[Extracted records]
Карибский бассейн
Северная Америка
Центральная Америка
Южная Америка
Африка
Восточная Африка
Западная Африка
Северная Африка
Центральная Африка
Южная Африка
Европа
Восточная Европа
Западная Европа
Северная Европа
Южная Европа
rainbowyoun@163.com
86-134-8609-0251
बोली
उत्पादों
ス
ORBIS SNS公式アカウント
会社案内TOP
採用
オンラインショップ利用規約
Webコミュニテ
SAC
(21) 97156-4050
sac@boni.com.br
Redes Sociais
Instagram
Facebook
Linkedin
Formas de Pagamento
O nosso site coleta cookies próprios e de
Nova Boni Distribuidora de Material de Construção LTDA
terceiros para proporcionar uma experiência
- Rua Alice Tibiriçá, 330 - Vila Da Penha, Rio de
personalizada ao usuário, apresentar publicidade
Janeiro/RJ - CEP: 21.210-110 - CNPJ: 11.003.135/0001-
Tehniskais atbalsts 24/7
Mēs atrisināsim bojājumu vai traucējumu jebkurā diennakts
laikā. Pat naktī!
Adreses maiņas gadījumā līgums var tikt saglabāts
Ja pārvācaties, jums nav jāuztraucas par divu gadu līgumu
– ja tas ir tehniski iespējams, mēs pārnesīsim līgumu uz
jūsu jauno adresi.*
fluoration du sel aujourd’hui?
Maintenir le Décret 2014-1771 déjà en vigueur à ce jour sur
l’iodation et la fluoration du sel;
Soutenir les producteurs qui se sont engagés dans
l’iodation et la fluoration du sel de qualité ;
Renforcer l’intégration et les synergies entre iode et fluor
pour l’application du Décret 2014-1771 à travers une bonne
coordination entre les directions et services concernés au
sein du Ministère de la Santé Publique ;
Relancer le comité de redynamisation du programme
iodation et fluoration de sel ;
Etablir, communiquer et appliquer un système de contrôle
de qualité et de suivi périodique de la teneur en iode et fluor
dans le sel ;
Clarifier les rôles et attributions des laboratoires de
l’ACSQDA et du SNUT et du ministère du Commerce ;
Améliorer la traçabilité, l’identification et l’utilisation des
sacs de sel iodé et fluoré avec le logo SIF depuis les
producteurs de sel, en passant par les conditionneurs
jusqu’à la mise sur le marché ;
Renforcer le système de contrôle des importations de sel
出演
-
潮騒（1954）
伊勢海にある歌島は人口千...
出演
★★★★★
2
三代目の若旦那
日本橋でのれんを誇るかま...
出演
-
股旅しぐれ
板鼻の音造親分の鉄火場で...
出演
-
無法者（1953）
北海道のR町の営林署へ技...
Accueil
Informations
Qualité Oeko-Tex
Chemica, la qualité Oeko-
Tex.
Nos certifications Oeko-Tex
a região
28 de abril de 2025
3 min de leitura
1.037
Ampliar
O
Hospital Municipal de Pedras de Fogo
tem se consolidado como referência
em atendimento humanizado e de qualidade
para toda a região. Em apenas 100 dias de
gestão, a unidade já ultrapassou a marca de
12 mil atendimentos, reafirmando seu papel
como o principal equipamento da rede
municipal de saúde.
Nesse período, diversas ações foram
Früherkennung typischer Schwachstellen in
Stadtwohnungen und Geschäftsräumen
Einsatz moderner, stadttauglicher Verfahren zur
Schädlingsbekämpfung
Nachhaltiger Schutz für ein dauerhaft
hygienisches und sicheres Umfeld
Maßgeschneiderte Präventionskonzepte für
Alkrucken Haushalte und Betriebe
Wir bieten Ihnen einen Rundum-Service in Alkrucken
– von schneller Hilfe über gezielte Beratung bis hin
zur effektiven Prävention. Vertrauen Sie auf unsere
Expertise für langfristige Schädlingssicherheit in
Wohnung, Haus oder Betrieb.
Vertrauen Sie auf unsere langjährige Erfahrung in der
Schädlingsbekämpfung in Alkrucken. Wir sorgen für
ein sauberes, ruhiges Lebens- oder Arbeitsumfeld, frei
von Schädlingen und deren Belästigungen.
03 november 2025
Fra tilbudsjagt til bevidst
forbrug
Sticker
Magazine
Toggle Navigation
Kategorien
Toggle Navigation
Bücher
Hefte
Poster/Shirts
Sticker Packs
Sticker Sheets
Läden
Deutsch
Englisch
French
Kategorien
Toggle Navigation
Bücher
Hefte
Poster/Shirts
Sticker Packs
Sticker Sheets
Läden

§ **THE PROBLEM**
For each line in the records that contains the word "Schädlingsbekämpfung", make a copy.

§ **OUTPUT OF THE TASK**
Schädlingsbekämpfung
Schädlingsbekämpfung in Alkrucken. Wir sorgen für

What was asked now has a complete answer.